Exercise aim:
Word for word, write out all the entries below, omitting every picture.

Source material:
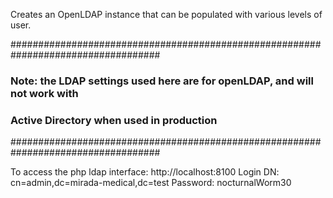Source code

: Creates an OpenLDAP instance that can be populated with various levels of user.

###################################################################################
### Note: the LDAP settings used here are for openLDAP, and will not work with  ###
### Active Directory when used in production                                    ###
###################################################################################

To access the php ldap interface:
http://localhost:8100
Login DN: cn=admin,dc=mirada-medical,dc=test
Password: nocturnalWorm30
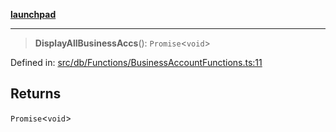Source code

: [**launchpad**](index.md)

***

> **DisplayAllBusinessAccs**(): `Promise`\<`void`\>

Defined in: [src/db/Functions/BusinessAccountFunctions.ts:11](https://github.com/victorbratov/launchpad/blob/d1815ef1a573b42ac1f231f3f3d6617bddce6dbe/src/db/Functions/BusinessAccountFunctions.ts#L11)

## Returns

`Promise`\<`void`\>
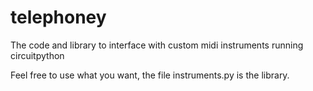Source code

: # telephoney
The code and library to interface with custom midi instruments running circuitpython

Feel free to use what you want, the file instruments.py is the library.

Written response:
Source code

: Creates an OpenLDAP instance that can be populated with various levels of user.

###################################################################################
### Note: the LDAP settings used here are for openLDAP, and will not work with  ###
### Active Directory when used in production                                    ###
###################################################################################

To access the php ldap interface:
http://localhost:8100
Login DN: cn=admin,dc=mirada-medical,dc=test
Password: nocturnalWorm30
Source code

: [**launchpad**](index.md)

***

> **DisplayAllBusinessAccs**(): `Promise`\<`void`\>

Defined in: [src/db/Functions/BusinessAccountFunctions.ts:11](https://github.com/victorbratov/launchpad/blob/d1815ef1a573b42ac1f231f3f3d6617bddce6dbe/src/db/Functions/BusinessAccountFunctions.ts#L11)

## Returns

`Promise`\<`void`\>
Source code

: # telephoney
The code and library to interface with custom midi instruments running circuitpython

Feel free to use what you want, the file instruments.py is the library.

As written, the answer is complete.